The other stories in the anthology move across countries (Nigeria, Libya, Italy, South Africa), time, economic class, and religion with an urgency that makes me read it in record time. Even before I read it, questions nag: What becomes of the queer people who do not manage to become “great?” Is memoir as a genre hungry for “exceptional” lives? Should we be rethinking what we mean by “exceptional,” so that the term is wrested from underpinning class and racial anxieties; so that it becomes roomy enough to encompass other kinds of “exceptional” lives—Lives that fall short of greatness in the conventional capitalist, heteronormative, and patriarchal ways but exhibit greatness in other ways? Or is it time to do away completely with the vocabulary of exceptionalism and greatness and find better ways to describe our aliveness as queer people?
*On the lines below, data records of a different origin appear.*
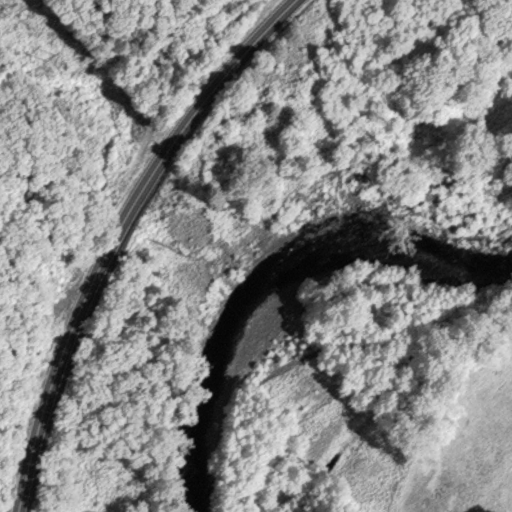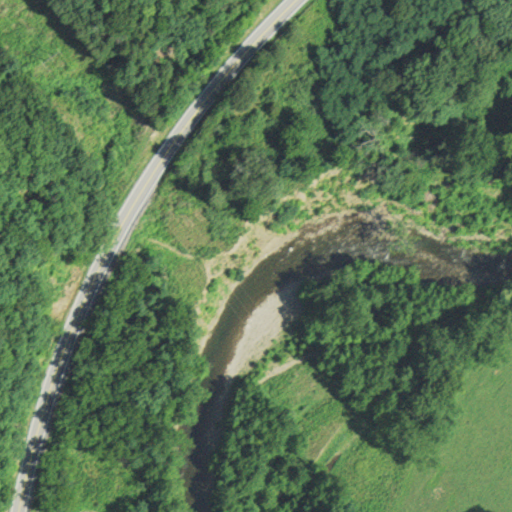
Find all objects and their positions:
power tower: (53, 57)
road: (116, 235)
river: (282, 298)
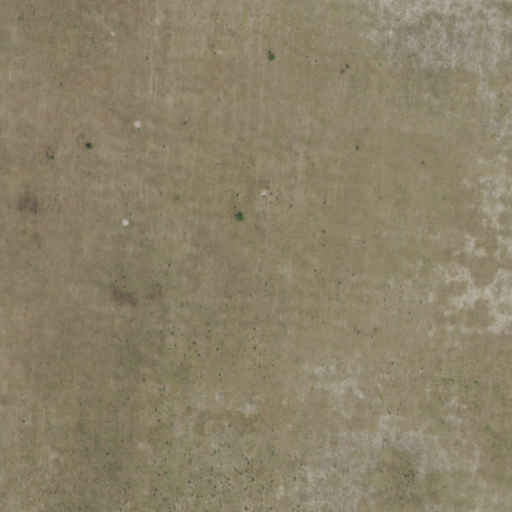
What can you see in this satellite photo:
road: (446, 338)
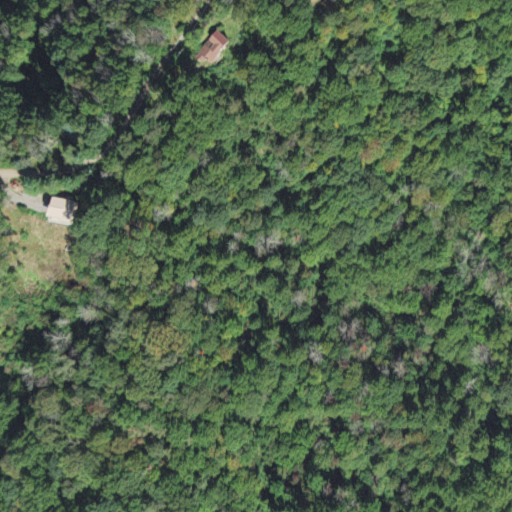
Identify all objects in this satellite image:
building: (226, 48)
road: (127, 121)
building: (89, 132)
building: (79, 210)
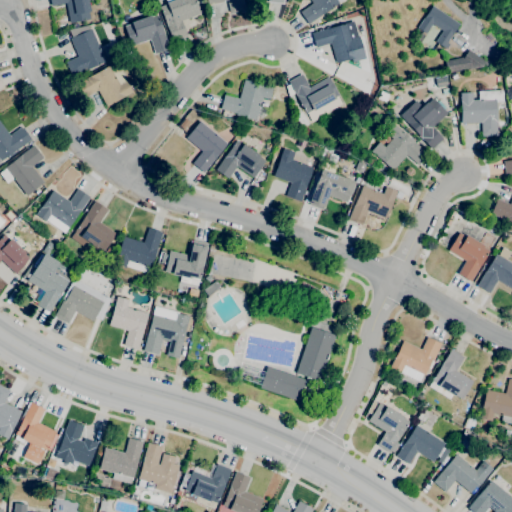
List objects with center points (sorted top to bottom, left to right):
road: (11, 1)
building: (274, 1)
building: (275, 1)
road: (6, 3)
building: (232, 5)
building: (231, 6)
building: (315, 8)
building: (72, 9)
building: (74, 9)
building: (316, 9)
building: (176, 15)
building: (176, 15)
building: (437, 24)
building: (438, 25)
building: (146, 31)
building: (145, 32)
building: (336, 41)
building: (339, 41)
building: (82, 50)
building: (83, 50)
building: (464, 62)
building: (466, 62)
building: (506, 69)
building: (429, 83)
building: (106, 84)
building: (0, 86)
building: (103, 86)
road: (179, 88)
building: (311, 92)
building: (507, 92)
building: (313, 95)
building: (244, 99)
building: (246, 99)
building: (480, 109)
building: (477, 112)
building: (422, 120)
building: (426, 121)
building: (11, 140)
building: (11, 141)
building: (203, 145)
building: (204, 145)
building: (395, 147)
building: (397, 147)
building: (238, 160)
building: (239, 160)
building: (371, 161)
building: (506, 166)
building: (359, 167)
building: (507, 167)
building: (23, 170)
building: (23, 170)
building: (292, 172)
building: (292, 173)
road: (157, 174)
building: (327, 188)
building: (329, 188)
building: (369, 203)
building: (370, 203)
building: (59, 209)
building: (61, 209)
building: (502, 209)
building: (502, 209)
road: (221, 212)
building: (1, 222)
building: (15, 222)
building: (1, 223)
road: (424, 225)
building: (93, 227)
building: (490, 228)
building: (92, 229)
building: (39, 245)
building: (109, 249)
building: (137, 251)
building: (137, 251)
building: (11, 254)
building: (11, 254)
building: (467, 254)
building: (466, 255)
building: (185, 263)
building: (158, 266)
road: (374, 269)
building: (496, 271)
building: (495, 274)
building: (207, 278)
building: (48, 280)
building: (45, 281)
building: (210, 288)
road: (410, 289)
road: (363, 294)
road: (383, 298)
building: (79, 303)
building: (77, 305)
building: (126, 321)
building: (127, 321)
building: (163, 329)
building: (164, 331)
building: (313, 353)
building: (413, 358)
building: (413, 358)
building: (300, 366)
road: (364, 372)
building: (449, 376)
building: (449, 377)
building: (278, 383)
building: (378, 394)
building: (496, 402)
building: (497, 403)
building: (6, 414)
building: (6, 414)
road: (203, 414)
building: (431, 417)
building: (388, 425)
building: (32, 428)
building: (33, 433)
road: (175, 434)
building: (463, 440)
building: (73, 444)
building: (418, 445)
building: (419, 445)
building: (72, 447)
road: (300, 452)
building: (98, 454)
building: (42, 459)
building: (119, 460)
building: (120, 460)
building: (156, 467)
building: (154, 470)
building: (57, 474)
building: (457, 474)
building: (461, 474)
building: (205, 485)
building: (238, 496)
building: (239, 496)
building: (491, 499)
building: (490, 500)
road: (447, 505)
building: (102, 506)
building: (9, 507)
building: (17, 507)
building: (18, 507)
building: (0, 508)
building: (290, 508)
building: (291, 508)
building: (0, 509)
building: (511, 511)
Without pitting fiction against memoir, I think that fiction allows for the complexity that I find missing in the memoirs I read. Another way of thinking about it is that perhaps the memoirs I read are simply telling the truth: that existing as a black, poor, queer individual on this continent, in any city is difficult and dangerous; that few individuals who are queer and poor will ever get to tell the story of their lives because being able to write about your life in any capacity, for an audience, is an immense privilege.